# Whats cooking for Thanksgiving?



## salt and pepper (Nov 20, 2011)

Turkey , mashed/w/garlic ,gravy
onion pie
cheesecake/rasberry topping
stuffed shells/homemade tomato sauce/spinach/cheese
shrimp cocktail
onion soup
lime granita
Aspargraus/w/apricot-ginger
beer,wine 
stuffing

I just hope the two of us can handle it!


----------



## Dawgluver (Nov 20, 2011)

Would be happy to pull up a chair, S&P!  Your menu sounds wonderful!


----------



## salt and pepper (Nov 20, 2011)

So Dawg,
                Whats on your menu?

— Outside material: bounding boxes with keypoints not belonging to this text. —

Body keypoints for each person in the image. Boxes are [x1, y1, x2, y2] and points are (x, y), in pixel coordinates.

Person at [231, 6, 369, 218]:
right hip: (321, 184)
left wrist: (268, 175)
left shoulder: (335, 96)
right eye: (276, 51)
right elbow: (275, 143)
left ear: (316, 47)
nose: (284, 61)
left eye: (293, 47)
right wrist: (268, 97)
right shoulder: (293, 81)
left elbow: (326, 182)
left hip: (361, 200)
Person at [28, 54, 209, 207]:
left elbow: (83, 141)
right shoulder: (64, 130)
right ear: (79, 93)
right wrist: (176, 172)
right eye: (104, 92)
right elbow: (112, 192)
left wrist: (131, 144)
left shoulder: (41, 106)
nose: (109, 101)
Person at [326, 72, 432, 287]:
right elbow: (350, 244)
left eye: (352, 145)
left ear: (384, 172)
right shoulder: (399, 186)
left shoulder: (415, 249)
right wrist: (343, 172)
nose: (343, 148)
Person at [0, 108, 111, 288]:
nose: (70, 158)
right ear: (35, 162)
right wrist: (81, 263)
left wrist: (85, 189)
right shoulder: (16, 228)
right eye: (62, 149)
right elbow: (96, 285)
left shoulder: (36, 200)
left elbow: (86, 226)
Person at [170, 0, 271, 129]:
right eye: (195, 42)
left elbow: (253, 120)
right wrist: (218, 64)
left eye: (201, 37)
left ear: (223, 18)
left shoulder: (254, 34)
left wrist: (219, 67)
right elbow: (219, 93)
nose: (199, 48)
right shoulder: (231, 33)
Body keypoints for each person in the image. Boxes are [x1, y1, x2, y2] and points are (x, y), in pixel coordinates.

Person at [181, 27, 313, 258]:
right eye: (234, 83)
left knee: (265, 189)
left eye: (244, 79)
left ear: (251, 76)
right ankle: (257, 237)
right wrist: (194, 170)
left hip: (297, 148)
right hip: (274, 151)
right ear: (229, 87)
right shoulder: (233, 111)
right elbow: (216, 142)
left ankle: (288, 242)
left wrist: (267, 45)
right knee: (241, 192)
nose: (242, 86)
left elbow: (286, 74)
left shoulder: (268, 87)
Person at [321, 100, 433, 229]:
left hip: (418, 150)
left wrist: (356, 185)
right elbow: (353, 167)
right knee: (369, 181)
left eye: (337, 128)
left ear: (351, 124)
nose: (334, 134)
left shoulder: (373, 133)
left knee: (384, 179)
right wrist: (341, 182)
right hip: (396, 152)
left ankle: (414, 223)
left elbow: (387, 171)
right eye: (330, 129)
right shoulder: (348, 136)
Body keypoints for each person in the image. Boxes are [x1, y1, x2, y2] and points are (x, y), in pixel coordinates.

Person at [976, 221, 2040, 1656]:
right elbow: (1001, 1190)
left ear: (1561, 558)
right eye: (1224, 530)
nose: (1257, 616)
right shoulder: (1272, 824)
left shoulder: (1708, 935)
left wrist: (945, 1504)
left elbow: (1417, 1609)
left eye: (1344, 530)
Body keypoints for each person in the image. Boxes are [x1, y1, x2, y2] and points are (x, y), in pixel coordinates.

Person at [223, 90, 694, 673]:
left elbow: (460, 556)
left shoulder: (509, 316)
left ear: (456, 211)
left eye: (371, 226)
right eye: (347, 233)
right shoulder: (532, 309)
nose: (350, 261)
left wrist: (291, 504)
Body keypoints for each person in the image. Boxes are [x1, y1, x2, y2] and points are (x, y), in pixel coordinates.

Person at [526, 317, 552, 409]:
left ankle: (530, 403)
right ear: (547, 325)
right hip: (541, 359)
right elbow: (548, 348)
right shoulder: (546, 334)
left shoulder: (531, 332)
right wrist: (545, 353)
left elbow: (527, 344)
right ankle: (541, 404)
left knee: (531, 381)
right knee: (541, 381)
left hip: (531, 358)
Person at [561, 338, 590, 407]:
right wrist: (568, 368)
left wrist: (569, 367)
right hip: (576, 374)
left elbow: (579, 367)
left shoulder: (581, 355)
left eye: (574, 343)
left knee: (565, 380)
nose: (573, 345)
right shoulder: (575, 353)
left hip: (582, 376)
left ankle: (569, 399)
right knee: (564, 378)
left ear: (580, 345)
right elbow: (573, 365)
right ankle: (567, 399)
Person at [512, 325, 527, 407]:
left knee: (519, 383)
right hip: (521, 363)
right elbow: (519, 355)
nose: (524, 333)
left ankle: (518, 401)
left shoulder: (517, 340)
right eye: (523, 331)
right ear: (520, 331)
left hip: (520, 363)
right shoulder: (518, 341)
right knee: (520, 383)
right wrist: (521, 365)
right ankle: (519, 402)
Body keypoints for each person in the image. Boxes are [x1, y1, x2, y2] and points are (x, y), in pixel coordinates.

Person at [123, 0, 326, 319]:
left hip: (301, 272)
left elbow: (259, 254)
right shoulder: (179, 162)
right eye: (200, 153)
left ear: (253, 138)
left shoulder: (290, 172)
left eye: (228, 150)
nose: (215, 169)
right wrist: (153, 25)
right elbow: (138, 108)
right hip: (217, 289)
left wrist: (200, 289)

I would like to come over and not have to cook!!


----------



## Dawgluver (Nov 20, 2011)

I have no idea, we go to my BIL's.  Cornbread stuffing for sure, SIL is a Southerner.  And I bring escalloped corn.


----------



## Whiskadoodle (Nov 20, 2011)

Whoo-hoo.   I ususally bring Scalloped Corn.    I 've tried unsuccessfully to slip in different cranberry compotes over the years too,  but that side of the family only likes the canned jelly kind which is considered Ruined if the can marks are disturbed.  

My BIL called me last night and asked me to bring Green Beans.   After 30 some years of making corn casserole,  only at holiday time,  It is refreshing to be asked to bring something else.    

I am thinking of making whole baby green beans with a red wine vinegar,  olive oil dijon,  garlic,  and fresh snipped rosemary - sauce.    Maybe a little lemon juice and some small onion ring slices mixed in.  Let this marinate.    

I won't call it a Salad, even though the sauce suspiciously resembles  3 bean salad minus 2 beans.    Serve it at room temperature and I get points for freeing up oven space too.   

Fred


----------



## pacanis (Nov 20, 2011)

I'll better know the answer to this question, Thursday.


----------



## JoshuaNY (Nov 20, 2011)

At my parents house there is Turkey, Stuffing, cranberries, corn caserole, green bean caserole, mashed taters, sweet potatoes.

And I bring the Brussel Sprouts with candied walnuts and pomegranite


----------